**課題一覧:**
• 1. MonoGameへの寄付の記事によると、『Stardew Valley』の累計売上は2024年12月時点で何本以上か。
• 2. MonoGameへの寄付の記事を、最後の文の次から書き継ぎなさい。

**本文抜粋:**
『Stardew Valley』開発者、インディー開発で人気のC#フレームワーク「MonoGame」に2000万円ポンと寄付
『Stardew Valley』の開発者であるEric Barone氏が、ゲーム制作に用いられるC#フレームワーク「MonoGame」に多額の寄付を行ったようだ。

『Stardew Valley』の開発者であるEric Barone氏が、ゲーム制作に用いられるC#フレームワーク「MonoGame」に多額の寄付を行ったようだ。MonoGameの公式Xアカウントにて明らかになったかたち。
『Stardew Valley』は、美しいピクセルアートの世界でまったりとした生活に浸る農業シミュレーションゲーム。都会の喧騒から離れ、「スタデューバレー」にやってきたプレイヤーは亡き祖父から広大な牧場を譲り受ける。プレイヤーは牧場主となり、荒れ果てた土地を耕し、農業や畜産に励みつつ、ときには釣りや村人たちとの交流を楽しみながら、緑豊かな土地で自由な生活を体験していく。同作は2016年に発売されるとすぐさまに爆発的な人気を見せ、2024年12月時点で累計4100万本以上の売上を記録。2024年だけでも1000万本を売り上げるなど、まさに大ヒットロングセラータイトルとなっている(関連記事)。

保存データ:
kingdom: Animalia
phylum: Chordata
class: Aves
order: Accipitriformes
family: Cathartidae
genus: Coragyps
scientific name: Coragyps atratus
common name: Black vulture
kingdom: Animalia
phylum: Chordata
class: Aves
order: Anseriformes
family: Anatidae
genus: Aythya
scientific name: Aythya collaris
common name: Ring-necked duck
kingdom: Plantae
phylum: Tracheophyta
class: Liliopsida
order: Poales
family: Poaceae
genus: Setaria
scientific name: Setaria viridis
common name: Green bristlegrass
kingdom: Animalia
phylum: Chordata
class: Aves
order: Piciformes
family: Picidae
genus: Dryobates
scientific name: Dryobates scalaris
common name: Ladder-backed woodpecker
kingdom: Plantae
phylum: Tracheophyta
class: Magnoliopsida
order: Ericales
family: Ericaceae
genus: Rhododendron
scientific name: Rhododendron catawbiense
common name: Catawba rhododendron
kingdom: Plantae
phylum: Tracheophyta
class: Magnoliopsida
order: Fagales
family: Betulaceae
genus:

**課題別解答:**
• 1. 4100万本以上。

• 2.
Eric Barone氏は、そんな『Stardew Valley』の開発者として知られる人物だ。MonoGameによると、同氏はMonoGameに対し12万5000ドル(約2000万円)の寄付を行い、さらにプロジェクトへの毎月の継続的な支援も約束したという。

MonoGameは、オープンソースで開発が続けられているゲームフレームワークだ。ゲームフレームワークとは、いわばゲーム制作に必要な基礎部分を担う仕組みのようなもの。かつてマイクロソフトは、C#で記述する「Microsoft XNA(以下、XNA)」というフレームワークを提供していたが、2013年に開発終了を発表した。その後、開発が終了したXNAで書かれたゲームコードを、ほとんど変更することなく移行できるフレームワークとして注目を集めたのが「MonoGame」である。
PC Gamerによると、『Stardew Valley』も当初はXNAを用いて開発されていたものの、2021年にMonoGameへとフレームワークを切り替えたという。XNAが開発終了によって機能追加などが停滞した一方で、現在も開発が続くMonoGameは、より広範なプラットフォームに対応するなど、XNAより発展している部分が多いといえる。Eric Barone氏は、そうした自身にとって馴染み深いフレームワークに対して寄付を行ったかたちだろう。
この寄付についてMonoGame側は、「この類まれな支援に加え、他のスタジオや個人からの継続的な支援によって、MonoGameはすべてのゲーム開発者が扱えるオープンソースのC#フレームワークとして存続できます」と、感謝の意を示している。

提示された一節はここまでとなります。